■ Dataset excerpts:

=====

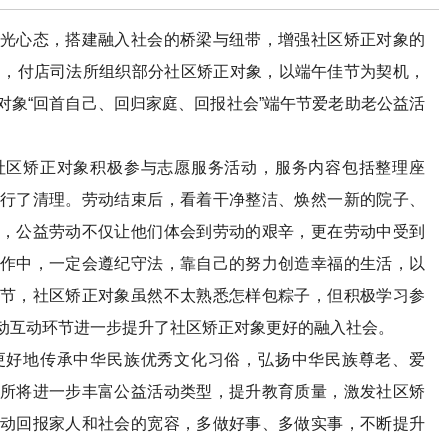
心态，搭建融入社会的桥梁与纽带，增强社区矫正对象的
日，付店司法所组织部分社区矫正对象，以端午佳节为契机，
对象“回首自己、回归家庭、回报社会”端午节爱老助老公益活
区矫正对象积极参与志愿服务活动，服务内容包括整理座
行了清理。劳动结束后，看着干净整洁、焕然一新的院子、
，公益劳动不仅让他们体会到劳动的艰辛，更在劳动中受到
作中，一定会遵纪守法，靠自己的努力创造幸福的生活，以
节，社区矫正对象虽然不太熟悉怎样包粽子，但积极学习参
动互动环节进一步提升了社区矫正对象更好的融入社会。
好地传承中华民族优秀文化习俗，弘扬中华民族尊老、爱
所将进一步丰富公益活动类型，提升教育质量，激发社区矫
动回报家人和社会的宽容，多做好事、多做实事，不断提升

=====

Output every line of the items above unchanged, leaving out the pictures.

心态，搭建融入社会的桥梁与纽带，增强社区矫正对象的
日，付店司法所组织部分社区矫正对象，以端午佳节为契机，
对象“回首自己、回归家庭、回报社会”端午节爱老助老公益活
区矫正对象积极参与志愿服务活动，服务内容包括整理座
行了清理。劳动结束后，看着干净整洁、焕然一新的院子、
，公益劳动不仅让他们体会到劳动的艰辛，更在劳动中受到
作中，一定会遵纪守法，靠自己的努力创造幸福的生活，以
节，社区矫正对象虽然不太熟悉怎样包粽子，但积极学习参
动互动环节进一步提升了社区矫正对象更好的融入社会。
好地传承中华民族优秀文化习俗，弘扬中华民族尊老、爱
所将进一步丰富公益活动类型，提升教育质量，激发社区矫
动回报家人和社会的宽容，多做好事、多做实事，不断提升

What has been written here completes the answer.